Deputy Mayor of New York City for Health and Human Services
- In office January 1, 2014 – September 2015
- Mayor: Bill de Blasio
- Succeeded by: Herminia Palacio

Commissioner of the New York City Department for the Aging
- In office 2008–2013
- Appointed by: Michael Bloomberg
- Preceded by: Edwin Mendéz-Santiago
- Succeeded by: Donna M. Corrado

New York City Human Resources Administration/Department of Social Services Commissioner
- In office February 1997 – December 1997
- Appointed by: Rudolph Giuliani
- Preceded by: Marva L. Hammons
- Succeeded by: Jason Turner

Personal details
- Born: Mexico
- Education: New School of Social Research

= Lilliam Barrios-Paoli =

American politician

Lilliam Barrios-Paoli is a former New York City government employee.

==Life and education==
Barrios-Paoli has a baccalaureate degree from Universidad Iberoamericana and a Masters and Ph.D. degree in Cultural and Urban Anthropology from the New School of Social Research. She has taught at the City University of New York, Hunter College, and the Bank Street College of Education in New York City, and Rutgers University and Montclair State College in New Jersey.

==Career==
Under Mayor Rudolph Giuliani, Barrios-Paoli was the City's Commissioner of the Human Resources Administration. She was forced out of the post due to her criticism of moves made by the administration.

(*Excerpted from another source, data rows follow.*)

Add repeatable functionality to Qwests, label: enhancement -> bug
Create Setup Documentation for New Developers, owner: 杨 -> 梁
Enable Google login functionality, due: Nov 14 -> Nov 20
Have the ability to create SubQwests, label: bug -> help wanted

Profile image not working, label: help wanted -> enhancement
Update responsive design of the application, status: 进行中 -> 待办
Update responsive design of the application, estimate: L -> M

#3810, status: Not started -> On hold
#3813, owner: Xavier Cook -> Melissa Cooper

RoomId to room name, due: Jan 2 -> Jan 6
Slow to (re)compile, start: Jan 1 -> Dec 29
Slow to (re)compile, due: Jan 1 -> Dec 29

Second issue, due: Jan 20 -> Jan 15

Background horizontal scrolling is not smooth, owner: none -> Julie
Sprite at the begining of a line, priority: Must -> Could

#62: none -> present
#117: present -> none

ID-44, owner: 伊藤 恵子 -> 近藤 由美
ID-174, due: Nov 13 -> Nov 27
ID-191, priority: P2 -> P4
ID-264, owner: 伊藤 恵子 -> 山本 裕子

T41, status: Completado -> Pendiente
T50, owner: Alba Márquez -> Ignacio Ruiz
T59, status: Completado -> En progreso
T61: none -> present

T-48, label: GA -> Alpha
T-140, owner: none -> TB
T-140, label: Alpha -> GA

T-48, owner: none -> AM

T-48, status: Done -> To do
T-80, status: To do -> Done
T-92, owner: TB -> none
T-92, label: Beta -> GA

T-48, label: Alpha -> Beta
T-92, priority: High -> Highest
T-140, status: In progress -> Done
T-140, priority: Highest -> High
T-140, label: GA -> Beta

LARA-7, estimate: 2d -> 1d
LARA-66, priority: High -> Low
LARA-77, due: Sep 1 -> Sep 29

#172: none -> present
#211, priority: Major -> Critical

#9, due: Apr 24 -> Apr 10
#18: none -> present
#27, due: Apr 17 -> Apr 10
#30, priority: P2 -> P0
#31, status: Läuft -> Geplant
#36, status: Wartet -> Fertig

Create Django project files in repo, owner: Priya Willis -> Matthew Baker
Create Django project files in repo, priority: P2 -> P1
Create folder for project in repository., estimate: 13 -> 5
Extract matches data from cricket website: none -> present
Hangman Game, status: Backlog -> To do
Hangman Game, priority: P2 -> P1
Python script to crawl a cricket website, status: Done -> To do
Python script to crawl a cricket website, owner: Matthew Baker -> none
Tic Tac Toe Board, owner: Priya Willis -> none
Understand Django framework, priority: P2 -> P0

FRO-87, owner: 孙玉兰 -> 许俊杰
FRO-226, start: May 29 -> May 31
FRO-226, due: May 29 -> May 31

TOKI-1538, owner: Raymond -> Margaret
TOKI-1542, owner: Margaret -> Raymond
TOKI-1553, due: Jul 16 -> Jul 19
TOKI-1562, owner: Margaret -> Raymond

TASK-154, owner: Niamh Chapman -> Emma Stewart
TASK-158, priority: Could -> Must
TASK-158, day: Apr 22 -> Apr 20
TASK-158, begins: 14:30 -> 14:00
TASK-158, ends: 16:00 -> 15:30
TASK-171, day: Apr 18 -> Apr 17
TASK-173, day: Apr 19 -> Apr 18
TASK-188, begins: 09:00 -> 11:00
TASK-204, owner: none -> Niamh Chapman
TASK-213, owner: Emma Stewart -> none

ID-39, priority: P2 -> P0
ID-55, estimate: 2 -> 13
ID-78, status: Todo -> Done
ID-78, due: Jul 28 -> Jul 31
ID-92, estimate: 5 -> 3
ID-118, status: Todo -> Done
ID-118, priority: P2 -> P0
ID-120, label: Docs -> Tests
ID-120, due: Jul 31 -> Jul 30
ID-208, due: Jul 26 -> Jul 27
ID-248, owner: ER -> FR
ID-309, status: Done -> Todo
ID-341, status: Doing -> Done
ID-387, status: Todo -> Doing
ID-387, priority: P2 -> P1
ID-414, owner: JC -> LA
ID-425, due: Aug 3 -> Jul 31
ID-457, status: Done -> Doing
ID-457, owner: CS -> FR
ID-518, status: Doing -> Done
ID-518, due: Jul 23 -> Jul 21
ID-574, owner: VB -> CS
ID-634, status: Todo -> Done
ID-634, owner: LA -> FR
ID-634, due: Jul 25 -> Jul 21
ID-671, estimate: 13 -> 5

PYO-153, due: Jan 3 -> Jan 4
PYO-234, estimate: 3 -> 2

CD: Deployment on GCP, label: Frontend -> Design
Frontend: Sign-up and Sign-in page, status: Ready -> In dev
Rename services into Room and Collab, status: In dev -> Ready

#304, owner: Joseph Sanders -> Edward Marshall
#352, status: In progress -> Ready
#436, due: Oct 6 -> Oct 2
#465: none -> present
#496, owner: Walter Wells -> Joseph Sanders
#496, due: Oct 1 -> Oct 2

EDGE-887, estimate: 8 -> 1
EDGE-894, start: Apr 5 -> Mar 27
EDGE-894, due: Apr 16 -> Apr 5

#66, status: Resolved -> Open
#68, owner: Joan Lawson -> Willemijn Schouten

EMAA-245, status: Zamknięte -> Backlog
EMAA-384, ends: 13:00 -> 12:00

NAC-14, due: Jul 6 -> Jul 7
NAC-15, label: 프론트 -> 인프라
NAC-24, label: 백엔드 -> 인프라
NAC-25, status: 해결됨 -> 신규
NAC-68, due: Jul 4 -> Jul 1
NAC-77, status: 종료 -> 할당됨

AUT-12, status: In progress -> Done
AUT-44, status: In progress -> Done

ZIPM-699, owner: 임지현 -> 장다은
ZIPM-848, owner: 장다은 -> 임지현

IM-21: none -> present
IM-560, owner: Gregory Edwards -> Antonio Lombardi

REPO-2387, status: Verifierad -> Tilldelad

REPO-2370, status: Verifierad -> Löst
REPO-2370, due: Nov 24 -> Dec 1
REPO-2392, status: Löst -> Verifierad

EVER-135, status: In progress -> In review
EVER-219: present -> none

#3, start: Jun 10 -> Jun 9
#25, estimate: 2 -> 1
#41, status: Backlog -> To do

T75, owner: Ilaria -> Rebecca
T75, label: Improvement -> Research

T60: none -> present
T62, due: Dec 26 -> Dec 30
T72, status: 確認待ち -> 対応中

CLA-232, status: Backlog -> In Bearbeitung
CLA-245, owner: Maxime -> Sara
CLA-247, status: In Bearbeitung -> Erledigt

In 2008 Barrios-Paoli served as Mayor Michael Bloomberg's Commissioner for the Aging where she oversaw the city's programs for the elderly.

Mayor-elect Bill de Blasio appointed Barrios-Paoli his deputy mayor for health and human services on December 12, 2013, effective January 1, 2014. She resigned in September 2015 to become the volunteer chairwoman of the board of the city's Health and Hospitals Corporation—which runs the city’s public hospitals. This announcement came during an ongoing crisis of New York City's homelessness (an area of the Deputy Mayor's purview) and increased media scrutiny of the administration's policies.

Barrios-Paoli served as Senior Adviser to the President, Hunter College as of early 2023. In September 2024, Barrios-Paoli returned to the City government to help with the 2024 Asylum crisis.